It seems as if Kombucha is all the rage lately with it's health claims of eliminating toxins, improving energy levels, preventing cancer, to - you name it.
Well I don't know about it being a cure-all but I do know the store bought Kombucha is too expensive for me to drink on a daily basis. So I set about to figure out how to make my own.
There's nothing new about Kombucha, that's for sure. I remember my friend Carol making it in her kitchen around 20 years ago when it's popularity soared back then.
I was inspired to try my hand at making it at home when I saw an article in Mary Jane's Farm magazine. I've included that recipe and info at the bottom of this post. Another good place for How-To Make Kombucha is Bonzai Aphrodite's site. I like the way she stresses keeping everything clean and using common sense.
The first part of making Kombucha is making the SCOBY (symbiotic cultures of bacteria and yeast.)
Basically that's your starter, think of it as a sourdough starter and you get the idea. You can purchase these but I didn't feel like paying $35 for something I could make at home for around $3 and a bit of patience.
As the recipe says, I started with a bottle of store-bought Kombucha, unflavored, unpasteurized, and organic. Pour it into a large, wide mouth glass jar and add a cup of black tea (I used organic tea made with filtered water) that has been sweetened with 1 tablespoon of sugar. (You can use either white or brown sugar but NOT honey or Agave syrup.) Cover the jar with a dishtowel and set it away from the sun. (I put it in our pantry.) The SCOBY forms on the top. When it's about 1/4 inch thick (around 2-3 weeks later), it's ready to use to make your Kombucha.
This is how mine looked when I took it out of the jug:
Now you're ready to get the real Kombucha brewing.
Start with 3 quarts of filtered water (chlorine can kill the SCOBY) and bring it to a boil. Place the SCOBY in a gallon crock or glass jar. Stir 1 cup of white or brown sugar into the hot water to dissolve it, then add 4-6 tea bags (caffeinated, organic). Let this come to room temperature then pour it over the SCOBY in the jug. Add 1/2 cup of store bought Kombucha and another quart of filtered water. Cover with a dishtowel, using a rubber band to keep it tight. Put the jug in a warm place, out of sunlight and leave it for seven days.
Taste it on the seventh day. It should not taste like sweet tea but have a gentle fizz and taste a bit acidic, like vinegar. You'll get a less sweet taste the longer you allow it to ferment so continue to taste daily until you get it where you want it.
Then you can store it in the fridge or use the continuous brewing method to keep it going.

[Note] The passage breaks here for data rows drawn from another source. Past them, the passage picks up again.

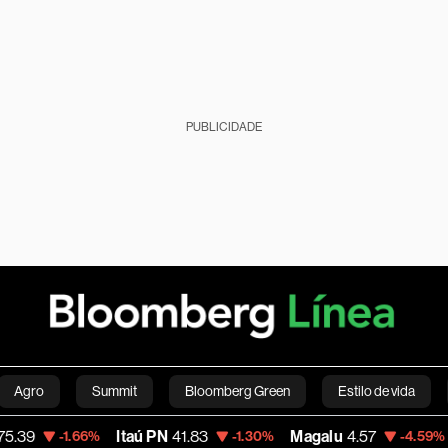
PUBLICIDADE
Agro
Summit
Bloomberg Green
Estilo de vida
Itaú PN
41.83
Magalu
4.57
Bitcoin
6
66%
-1.30%
-4.59%
nanças pessoais
Viagens
Internacional
Brasil
S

I decided to use the continuous brewing method. Here is my new SCOBY forming;
The recommendation is to use a jug with a spout on the bottom so you can easily pour your Kombucha into your glass for drinking. The jug I purchased leaked from the spout so for now I'm using a ladle to scoop out my Kombucha for drinking. Then I replace the amount I took out with sweetened tea from the fridge. (I'm still using filtered water to make the tea, and be sure to use plastic or glass, not metal, utensils in your Kombucha). I can buy a gallon of filtered water from the co-op with my own jug for .39 cents.

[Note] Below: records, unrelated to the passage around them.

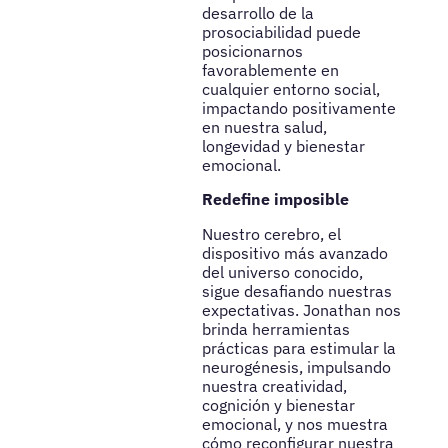
desarrollo de la
prosociabilidad puede
posicionarnos
favorablemente en
cualquier entorno social,
impactando positivamente
en nuestra salud,
longevidad y bienestar
emocional.
Redefine imposible
Nuestro cerebro, el
dispositivo más avanzado
del universo conocido,
sigue desafiando nuestras
expectativas. Jonathan nos
brinda herramientas
prácticas para estimular la
neurogénesis, impulsando
nuestra creatividad,
cognición y bienestar
emocional, y nos muestra
cómo reconfigurar nuestra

I've been drinking my Kombucha every morning. I like the way this recipe talks about changing the flavor of your Kombucha slowly by using different flavors of tea. Also as your new SCOBY forms you can share these with friends so they can start their own batch of Kombucha. Just keep the new SCOBY in a jar or bowl in the fridge and cover it with Kombucha so it doesn't dry out. It won't "work" much in the cold fridge and so will keep for some time.
I've used some chai flavored tea so for now my Kombucha tastes a bit like apple juice. I'm certainly enjoying it. I pull out a glassful and add a couple ice cubes to chill it before I drink it.